Reproduce the data below verbatim, line by line, but omit the images.
──────── Data records
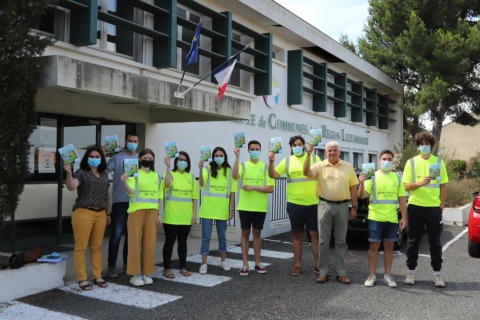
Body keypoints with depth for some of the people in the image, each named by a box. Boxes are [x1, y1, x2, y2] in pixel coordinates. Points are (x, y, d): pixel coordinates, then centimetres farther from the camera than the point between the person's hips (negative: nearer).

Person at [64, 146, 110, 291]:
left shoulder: (104, 174, 16)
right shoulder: (81, 173, -1)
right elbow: (71, 187, -18)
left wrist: (107, 213, 21)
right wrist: (68, 173, -31)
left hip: (100, 214, 5)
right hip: (83, 213, -5)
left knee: (97, 247, 10)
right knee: (81, 247, -2)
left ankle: (98, 276, 18)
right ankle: (82, 279, 4)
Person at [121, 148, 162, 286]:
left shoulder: (157, 176, 13)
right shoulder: (135, 174, 0)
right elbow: (131, 192, -15)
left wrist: (158, 215, 11)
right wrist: (124, 182, -34)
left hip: (152, 212, 4)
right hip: (137, 211, -4)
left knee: (150, 242, 5)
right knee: (135, 242, -2)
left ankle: (147, 273, 15)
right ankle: (135, 274, 5)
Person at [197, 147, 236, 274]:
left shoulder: (229, 171, 3)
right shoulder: (208, 169, -3)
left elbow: (232, 192, 6)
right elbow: (201, 184, -20)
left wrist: (232, 209, 4)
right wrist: (200, 170, -35)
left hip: (222, 210, 2)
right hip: (207, 209, -2)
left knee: (222, 236, 13)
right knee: (206, 236, 3)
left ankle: (223, 261, 29)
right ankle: (204, 263, 10)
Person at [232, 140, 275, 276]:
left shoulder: (265, 167, 2)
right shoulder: (243, 165, 2)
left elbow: (270, 188, -4)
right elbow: (235, 176, -21)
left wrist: (254, 187, -14)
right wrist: (237, 157, -23)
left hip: (260, 207, 1)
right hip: (245, 206, -1)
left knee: (257, 233, 10)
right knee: (245, 233, 4)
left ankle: (257, 263, 19)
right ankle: (245, 265, 10)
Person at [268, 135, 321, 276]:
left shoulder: (315, 158, 4)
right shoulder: (287, 161, 5)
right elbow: (274, 175, -1)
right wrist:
────────────────
Answer:
Body keypoints with depth for some of the people in the image, each named by a box. Boxes are [x1, y1, x2, y2] in pixel coordinates. Points are (x, y, d): pixel coordinates, then centimetres farther from the camera than the point between the person's hips (negative: nearer).

Person at [64, 146, 110, 291]:
left shoulder: (104, 174, 16)
right shoulder: (81, 173, -1)
right elbow: (71, 187, -18)
left wrist: (107, 213, 21)
right wrist: (68, 173, -31)
left hip: (100, 214, 5)
right hip: (83, 213, -5)
left knee: (97, 247, 10)
right knee: (81, 247, -2)
left ankle: (98, 276, 18)
right ankle: (82, 279, 4)
Person at [121, 148, 162, 286]:
left shoulder: (157, 176, 13)
right shoulder: (135, 174, 0)
right elbow: (131, 192, -15)
left wrist: (158, 215, 11)
right wrist: (124, 182, -34)
left hip: (152, 212, 4)
right hip: (137, 211, -4)
left knee: (150, 242, 5)
right knee: (135, 242, -2)
left ankle: (147, 273, 15)
right ankle: (135, 274, 5)
Person at [197, 147, 236, 274]:
left shoulder: (229, 171, 3)
right shoulder: (208, 169, -3)
left elbow: (232, 192, 6)
right elbow: (201, 184, -20)
left wrist: (232, 209, 4)
right wrist: (200, 170, -35)
left hip: (222, 210, 2)
right hip: (207, 209, -2)
left knee: (222, 236, 13)
right knee: (206, 236, 3)
left ankle: (223, 261, 29)
right ankle: (204, 263, 10)
Person at [232, 140, 275, 276]:
left shoulder: (265, 167, 2)
right shoulder: (243, 165, 2)
left elbow: (270, 188, -4)
right elbow: (235, 176, -21)
left wrist: (254, 187, -14)
right wrist: (237, 157, -23)
left hip: (260, 207, 1)
right hip: (245, 206, -1)
left knee: (257, 233, 10)
right knee: (245, 233, 4)
left ankle: (257, 263, 19)
right ankle: (245, 265, 10)
Person at [268, 135, 321, 276]:
left shoulder: (315, 158, 4)
right shoulder: (287, 161, 5)
right elbow: (274, 175, -1)
right wrist:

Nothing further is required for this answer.